Vivi anos no Porto, nem os conto. Mas nunca o encontrei, nem ele a mim, inglêsmente cinzento, molhado e friorento, corrido pela nortada. Vi sempre ali uma aldeia muito grande, um labirinto medieval, que nunca teve a catástrofe dum terramoto, nem um Pombal iluminado, nem o Manuel da Maia, nem o Carlos Mardel, nem o Eugénio dos Santos que o riscassem à moderna. Ficou um lugar antigo, tosco e rústico, uma aldeia de gauleses onde ficou o melhor e o pior de todos nós: o ar da mula que não alija a carroça. a risada que desdenha cosmopolitismos aviados em botica, um arcaz onde guardámos os atavismos mais fundos, um horizonte pacóvio que não vai além do bairro, e a farronquice de pagar a frívola Casa da Música e voltar contente a casa. Para mim, ao longo dos anos, o Porto era tudo isto, e não tinha a consciência de o ser. Que é a única maneira de alguém ser alguma coisa.
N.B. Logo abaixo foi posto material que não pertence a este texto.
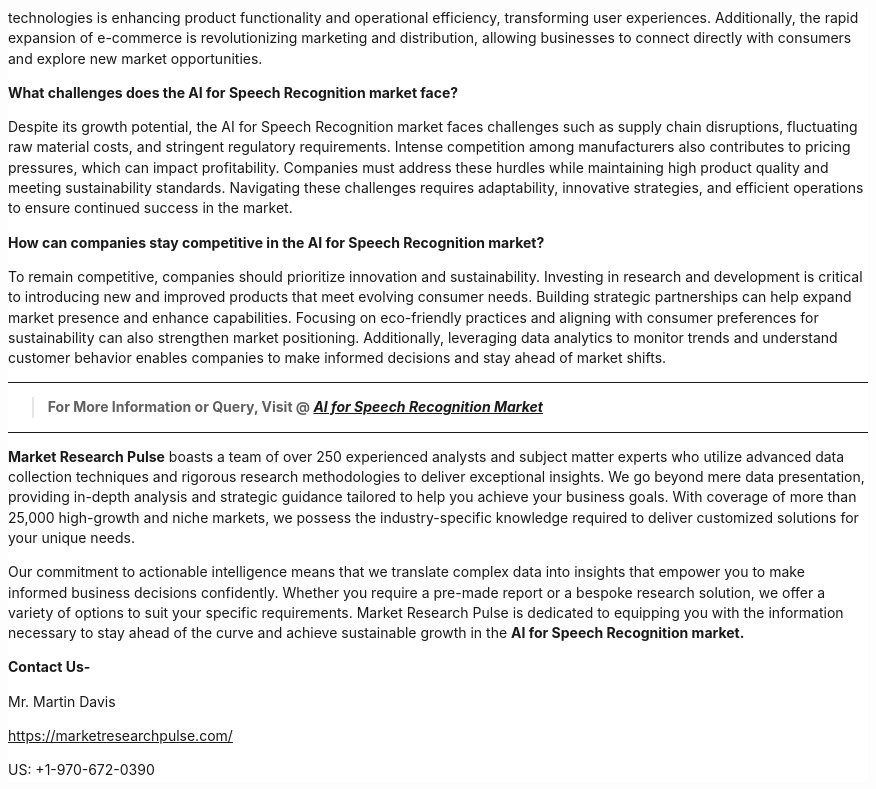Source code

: technologies is enhancing product functionality and operational efficiency, transforming user experiences. Additionally, the rapid expansion of e-commerce is revolutionizing marketing and distribution, allowing businesses to connect directly with consumers and explore new market opportunities.</p><p><strong>What challenges does the AI for Speech Recognition market face?</strong></p><p>Despite its growth potential, the AI for Speech Recognition market faces challenges such as supply chain disruptions, fluctuating raw material costs, and stringent regulatory requirements. Intense competition among manufacturers also contributes to pricing pressures, which can impact profitability. Companies must address these hurdles while maintaining high product quality and meeting sustainability standards. Navigating these challenges requires adaptability, innovative strategies, and efficient operations to ensure continued success in the market.</p><p><strong>How can companies stay competitive in the AI for Speech Recognition market?</strong></p><p>To remain competitive, companies should prioritize innovation and sustainability. Investing in research and development is critical to introducing new and improved products that meet evolving consumer needs. Building strategic partnerships can help expand market presence and enhance capabilities. Focusing on eco-friendly practices and aligning with consumer preferences for sustainability can also strengthen market positioning. Additionally, leveraging data analytics to monitor trends and understand customer behavior enables companies to make informed decisions and stay ahead of market shifts.</p><hr /><blockquote><p><strong>For More Information or Query, Visit @&nbsp;<em><a href="https://marketresearchpulse.com/report/102440/ai-for-speech-recognition-market?utm_source=Linkedin&utm_medium=0111">AI for Speech Recognition Market</a></em></strong></p></blockquote><hr /><p><strong>Market Research Pulse</strong> boasts a team of over 250 experienced analysts and subject matter experts who utilize advanced data collection techniques and rigorous research methodologies to deliver exceptional insights. We go beyond mere data presentation, providing in-depth analysis and strategic guidance tailored to help you achieve your business goals. With coverage of more than 25,000 high-growth and niche markets, we possess the industry-specific knowledge required to deliver customized solutions for your unique needs.</p><p>Our commitment to actionable intelligence means that we translate complex data into insights that empower you to make informed business decisions confidently. Whether you require a pre-made report or a bespoke research solution, we offer a variety of options to suit your specific requirements. Market Research Pulse is dedicated to equipping you with the information necessary to stay ahead of the curve and achieve sustainable growth in the <strong>AI for Speech Recognition market.</strong></p><p><strong>Contact Us-</strong></p><p>Mr. Martin Davis</p><p>https://marketresearchpulse.com/</p><p>US: +1-970-672-0390</p>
Foi assim com grande alívio que uma dia o deixei para trás, como faz um filho ao pai: mata-o para lhe sobreviver, o Freud explica.
Hoje o Porto faz-me falta, e com prazer o reencontro, se preciso. Como ele é, me retribui. Na Latina tinha à espera esta pequena pérola dum autor italiano. Já não via há muito tempo luzir uma coisa assim, a ela vamos voltar.